Mr Chong, a 41-year-old wood machinist from Hendon, north London, was "traumatised" by the event, and complained to his mother that he felt criminalised. He worried that his arrest and his inclusion on the DNA database would scupper his hopes of moving to the United States or Australia to work.

He was released on police bail with an instruction to return in July. The police said they sent him a letter telling him they were dropping the case – but it never arrived. He became moody and distant. "He wasn't eating, he wasn't sleeping," said his mother, Josephine. "He told me: 'I'm on the criminal database now, I have got a record'. He said it was for life. He wasn't a criminal. Now I want him taken off the database."

She saw him alive for the last time on the morning of 11 July, when he put his head around her bedroom door and said goodbye. She went out later and returned to find a note from him on her bed, telling her: "I can't face life any more." She raised the alarm and a few hours later received the news that his body had been found hanging from a tree at a secluded spot in a nearby park.

Mrs Chong criticised the Government last night: "These people have to realise that not everybody who is put on the database is thick-skinned enough to deal with it. Robert thought he was being branded a criminal for absolutely nothing."

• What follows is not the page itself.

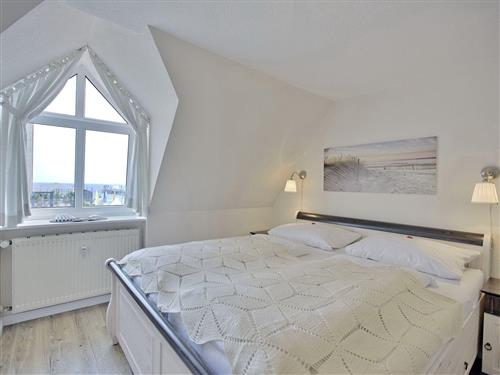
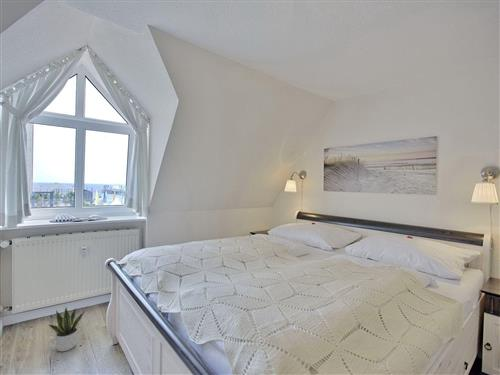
+ potted plant [48,307,87,353]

She added: "The database should be for criminals, not for the innocent. You are meant to be innocent until proven guilty in this country."

An inquest has been set for November, with coroners' officers asking police for information about Mr Chong's arrest. The British Transport Police, which is responsible for security at railways stations, declined to comment on the case.

Anyone picked up for an arrestable offence now has to provide a sample, which stays on record indefinitely, regardless of whether they are either charged or convicted.

More than four million DNA profiles are now contained on the national database, far more than in any other country.